**TASK GOAL:** Check every line in the listing below for "lines". Copy the ones where it occurs.

**GIVEN INFORMATION:**
######
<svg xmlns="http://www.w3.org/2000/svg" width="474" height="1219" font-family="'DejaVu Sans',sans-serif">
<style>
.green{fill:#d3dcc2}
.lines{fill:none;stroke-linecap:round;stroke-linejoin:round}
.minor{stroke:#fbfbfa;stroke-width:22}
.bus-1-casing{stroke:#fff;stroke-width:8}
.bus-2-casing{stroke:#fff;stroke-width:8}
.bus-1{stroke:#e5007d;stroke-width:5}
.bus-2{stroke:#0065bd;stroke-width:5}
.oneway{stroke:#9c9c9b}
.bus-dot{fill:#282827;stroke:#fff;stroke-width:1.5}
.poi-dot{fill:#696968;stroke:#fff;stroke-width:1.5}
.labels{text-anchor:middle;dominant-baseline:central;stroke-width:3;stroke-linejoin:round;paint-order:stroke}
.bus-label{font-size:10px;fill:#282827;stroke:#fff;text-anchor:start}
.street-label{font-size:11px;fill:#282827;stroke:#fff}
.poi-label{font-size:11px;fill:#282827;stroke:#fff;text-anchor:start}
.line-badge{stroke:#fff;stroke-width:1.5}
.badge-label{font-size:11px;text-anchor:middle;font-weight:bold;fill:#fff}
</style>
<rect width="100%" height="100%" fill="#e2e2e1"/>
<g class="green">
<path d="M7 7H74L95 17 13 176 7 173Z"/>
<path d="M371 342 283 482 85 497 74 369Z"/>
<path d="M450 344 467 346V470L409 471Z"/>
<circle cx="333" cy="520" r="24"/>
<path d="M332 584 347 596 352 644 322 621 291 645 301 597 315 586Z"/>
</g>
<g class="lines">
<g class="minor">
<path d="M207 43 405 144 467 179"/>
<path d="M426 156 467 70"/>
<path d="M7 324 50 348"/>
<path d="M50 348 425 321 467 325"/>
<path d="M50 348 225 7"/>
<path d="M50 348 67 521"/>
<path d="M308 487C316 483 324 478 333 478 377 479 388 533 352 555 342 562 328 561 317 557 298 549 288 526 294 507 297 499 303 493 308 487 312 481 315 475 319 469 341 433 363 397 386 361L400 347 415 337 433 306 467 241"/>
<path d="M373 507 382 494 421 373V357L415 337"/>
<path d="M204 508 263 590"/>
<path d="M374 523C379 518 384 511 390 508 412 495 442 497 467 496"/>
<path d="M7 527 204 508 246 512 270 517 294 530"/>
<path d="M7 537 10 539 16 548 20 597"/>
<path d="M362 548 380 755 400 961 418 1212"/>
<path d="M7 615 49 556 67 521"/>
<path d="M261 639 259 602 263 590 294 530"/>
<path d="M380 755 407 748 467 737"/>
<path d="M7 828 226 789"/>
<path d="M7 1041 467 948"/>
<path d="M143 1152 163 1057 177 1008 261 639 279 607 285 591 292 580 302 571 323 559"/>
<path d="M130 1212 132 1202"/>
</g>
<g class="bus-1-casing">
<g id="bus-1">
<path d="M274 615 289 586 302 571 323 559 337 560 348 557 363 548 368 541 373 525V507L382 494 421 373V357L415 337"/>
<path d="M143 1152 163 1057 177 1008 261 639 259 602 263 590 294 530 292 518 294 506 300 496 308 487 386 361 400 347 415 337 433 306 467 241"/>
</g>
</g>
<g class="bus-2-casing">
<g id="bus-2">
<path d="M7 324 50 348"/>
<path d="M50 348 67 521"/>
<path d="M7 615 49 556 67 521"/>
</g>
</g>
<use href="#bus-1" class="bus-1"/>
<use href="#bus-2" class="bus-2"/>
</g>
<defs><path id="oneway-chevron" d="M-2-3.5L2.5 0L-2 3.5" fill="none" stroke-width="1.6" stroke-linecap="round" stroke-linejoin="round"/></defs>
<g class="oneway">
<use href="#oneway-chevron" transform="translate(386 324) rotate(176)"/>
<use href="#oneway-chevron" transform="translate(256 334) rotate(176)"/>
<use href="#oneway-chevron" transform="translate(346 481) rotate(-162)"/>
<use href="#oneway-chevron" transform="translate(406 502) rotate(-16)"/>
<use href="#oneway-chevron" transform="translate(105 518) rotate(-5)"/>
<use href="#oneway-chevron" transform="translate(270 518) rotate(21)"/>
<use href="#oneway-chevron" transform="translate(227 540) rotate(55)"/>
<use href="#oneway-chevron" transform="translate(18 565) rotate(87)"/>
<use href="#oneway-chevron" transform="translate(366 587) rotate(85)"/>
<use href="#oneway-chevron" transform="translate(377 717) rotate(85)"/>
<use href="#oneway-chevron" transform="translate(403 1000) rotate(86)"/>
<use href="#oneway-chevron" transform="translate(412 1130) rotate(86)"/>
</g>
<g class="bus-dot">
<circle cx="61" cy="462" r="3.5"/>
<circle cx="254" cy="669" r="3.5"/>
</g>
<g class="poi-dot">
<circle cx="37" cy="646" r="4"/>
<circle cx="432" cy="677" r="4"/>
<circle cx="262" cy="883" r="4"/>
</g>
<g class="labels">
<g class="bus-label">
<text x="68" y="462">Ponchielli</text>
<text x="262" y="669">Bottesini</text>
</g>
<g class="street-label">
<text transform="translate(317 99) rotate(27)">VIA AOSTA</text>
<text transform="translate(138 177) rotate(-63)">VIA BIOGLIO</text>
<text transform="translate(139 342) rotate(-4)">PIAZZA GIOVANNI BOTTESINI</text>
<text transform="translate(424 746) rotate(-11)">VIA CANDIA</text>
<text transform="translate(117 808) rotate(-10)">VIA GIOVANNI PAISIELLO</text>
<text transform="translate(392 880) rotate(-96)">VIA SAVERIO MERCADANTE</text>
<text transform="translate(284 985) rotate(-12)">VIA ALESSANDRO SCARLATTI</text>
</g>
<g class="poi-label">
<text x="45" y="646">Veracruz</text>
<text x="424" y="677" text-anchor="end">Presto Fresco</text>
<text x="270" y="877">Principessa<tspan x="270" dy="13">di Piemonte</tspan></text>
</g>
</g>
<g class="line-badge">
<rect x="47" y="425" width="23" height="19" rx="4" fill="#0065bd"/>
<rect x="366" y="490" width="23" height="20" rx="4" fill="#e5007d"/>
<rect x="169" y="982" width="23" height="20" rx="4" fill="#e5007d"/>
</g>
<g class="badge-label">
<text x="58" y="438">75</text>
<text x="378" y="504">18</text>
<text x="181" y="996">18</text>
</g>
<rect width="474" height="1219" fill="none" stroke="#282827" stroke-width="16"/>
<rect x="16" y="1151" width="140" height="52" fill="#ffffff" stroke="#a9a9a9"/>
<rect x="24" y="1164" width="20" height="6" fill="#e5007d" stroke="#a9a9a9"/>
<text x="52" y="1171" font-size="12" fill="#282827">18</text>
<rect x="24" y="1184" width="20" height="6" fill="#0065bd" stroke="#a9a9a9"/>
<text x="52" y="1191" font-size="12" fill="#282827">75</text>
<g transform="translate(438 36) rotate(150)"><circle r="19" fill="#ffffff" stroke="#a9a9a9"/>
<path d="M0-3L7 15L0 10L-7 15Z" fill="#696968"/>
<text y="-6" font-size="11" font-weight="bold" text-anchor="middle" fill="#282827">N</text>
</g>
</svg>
######
**WRITTEN ANSWER:**
.lines{fill:none;stroke-linecap:round;stroke-linejoin:round}
<g class="lines">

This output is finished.